Another challenge arises in the different environments, such as the development or staging platforms. What if we need to create a pseudonymised set of data which would be consistent across the different software systems? It’s not a new topic, but it becomes more difficult to handle in this case.
Unfortunately, I haven’t found any magical recipe yet for this concern.
10 Identity & access management
Let’s go back to the real-time tracking of vehicles example. What if we needed to link the vehicles that users track through our IoT platform to the customer-facing applications?
Actually, when it comes to define how to identify users and how to correlate customer data across the different sub-systems, it can quickly become cumbersome.
There are many strategies depending on the context and the targeted platforms.
Here is one strategy I have successfully applied:
10.1 Customer data and user rights
- We used only one Single Sign-On (SSO) solution (e.g., Keycloak) with OpenID Connect. Ideally, it is best to rely on a single Identity Provider (IdP).
- We leveraged custom fields (e.g., token claims) or used standard fields such as the email to correlate users seamlessly across the different subsystems.
- The user rights policy was strictly based on Role-Based Access Control (RBAC).
10.2 “Technical” security data
- Each cloud platform brought its own IAM policies and technical accounts. We deliberately avoided spanning them from one cloud provider to another to keep the technical security context isolated.
The purpose of this segregation is to keep the setup of the different cloud providers as loosely coupled as possible. Using an open standard for authentication and authorisation such as OpenID Connect helps broadcast all the required info to correlate the identity of the users across the entire system.
11 A Unified View for End Users
Last but not least, remember the first part of this series: Users don’t give a heck!.
From an architecture perspective, it means the challenge is to span our services across many cloud providers and provide a unified view to our customers. For that purpose, we may have different strategies depending on whether we consider the front-office or the back-office.
11.1 Front-Office
When we need to expose APIs or web interfaces to our APIs, it’s important to think from a customer’s perspective. Even though exposing different URLs for IoT or specific equipment may be acceptable, providing two (or more) sets of APIs which will be completely different in terms of conventions, error management, or anything else is, to some extent, unacceptable. Your customers will lose time and engagement during onboarding. That is why it matters to think about streamlining public APIs through, for instance, a global API Gateway. It will help provide a cohesive set of functionalities and give a unique way to interact with your platform.
If you aim to provide web interfaces or mobile applications, specializing Backends-for-Frontends (BFF) could also help in that field.
11.2 Back-Office
Providing a unified view is also important for the back office. How do you get unified KPIs or SLOs from end-to-end? I will answer these questions in the next part of this series :).
12 Conclusion
Implementing a multi-cloud strategy is far more complex than just drawing lines between cloud providers on a whiteboard. As we’ve seen, it requires a rigorous methodology: from defining clear bounded contexts and keeping an eye on FinOps, to handling data portability and identity seamlessly.

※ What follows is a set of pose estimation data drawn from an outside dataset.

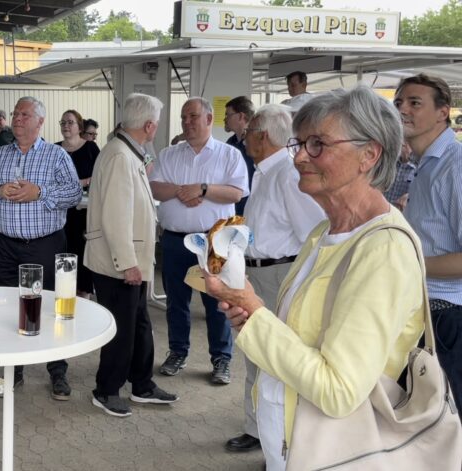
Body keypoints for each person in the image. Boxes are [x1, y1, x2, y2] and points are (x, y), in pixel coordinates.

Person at [199, 86, 424, 470]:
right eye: (299, 143)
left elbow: (338, 391)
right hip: (293, 443)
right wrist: (250, 315)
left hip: (334, 451)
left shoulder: (383, 249)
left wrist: (256, 314)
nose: (300, 156)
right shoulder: (324, 232)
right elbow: (296, 336)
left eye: (318, 144)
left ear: (369, 155)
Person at [223, 104, 325, 454]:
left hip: (279, 274)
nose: (244, 137)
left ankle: (282, 441)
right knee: (255, 351)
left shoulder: (287, 173)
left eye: (248, 131)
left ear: (261, 135)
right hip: (257, 270)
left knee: (275, 357)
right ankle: (258, 430)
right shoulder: (266, 171)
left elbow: (312, 233)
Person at [0, 96, 82, 400]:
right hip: (7, 245)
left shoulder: (56, 155)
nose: (18, 119)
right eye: (15, 114)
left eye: (25, 114)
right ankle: (13, 369)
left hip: (44, 244)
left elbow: (74, 193)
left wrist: (40, 192)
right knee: (9, 306)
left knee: (49, 306)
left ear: (40, 122)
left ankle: (57, 369)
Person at [84, 93, 178, 417]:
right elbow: (115, 217)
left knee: (139, 326)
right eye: (157, 125)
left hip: (130, 263)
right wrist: (128, 264)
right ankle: (106, 390)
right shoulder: (120, 156)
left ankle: (142, 384)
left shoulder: (127, 152)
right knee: (120, 330)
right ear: (149, 126)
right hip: (118, 265)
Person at [149, 97, 249, 384]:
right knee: (175, 302)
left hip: (215, 240)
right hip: (175, 240)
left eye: (193, 116)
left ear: (208, 119)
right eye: (183, 117)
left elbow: (237, 193)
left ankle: (221, 359)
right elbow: (155, 188)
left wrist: (203, 189)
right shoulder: (169, 154)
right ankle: (177, 352)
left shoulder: (228, 155)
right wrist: (184, 190)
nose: (187, 122)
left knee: (217, 302)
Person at [395, 73, 462, 411]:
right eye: (399, 102)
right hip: (423, 312)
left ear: (442, 112)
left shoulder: (456, 165)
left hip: (449, 318)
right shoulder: (425, 165)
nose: (403, 109)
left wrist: (406, 263)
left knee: (451, 421)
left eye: (414, 102)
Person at [56, 109, 100, 297]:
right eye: (63, 122)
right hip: (61, 215)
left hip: (85, 214)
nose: (66, 125)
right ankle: (64, 296)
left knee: (83, 259)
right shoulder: (55, 149)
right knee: (63, 257)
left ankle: (85, 300)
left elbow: (99, 177)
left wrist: (79, 183)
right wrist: (81, 182)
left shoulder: (90, 148)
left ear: (79, 126)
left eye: (70, 122)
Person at [224, 96, 255, 216]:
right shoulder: (230, 143)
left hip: (251, 205)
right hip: (233, 206)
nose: (225, 119)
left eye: (228, 115)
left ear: (241, 116)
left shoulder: (256, 143)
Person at [382, 140, 416, 210]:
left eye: (403, 146)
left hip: (402, 213)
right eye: (402, 145)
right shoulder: (390, 164)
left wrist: (409, 196)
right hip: (384, 209)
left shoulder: (417, 169)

To avoid any surprises after delivery, it’s key to develop a holistic approach from design to production and to continuously challenge your assumptions against the reality of distributed systems.
Of course, the multi-cloud journey doesn’t stop here. Several essential domains remain to be explored in your projects, such as managing different skill sets, achieving Operational Excellence, automation, and sustainability.
FInally, your goal is to shield your users from this underlying complexity. In the next part of this series, we will tackle one of the most critical challenges of these distributed systems: end-to-end observability and how to provide a unified, cohesive view of your platform’s health.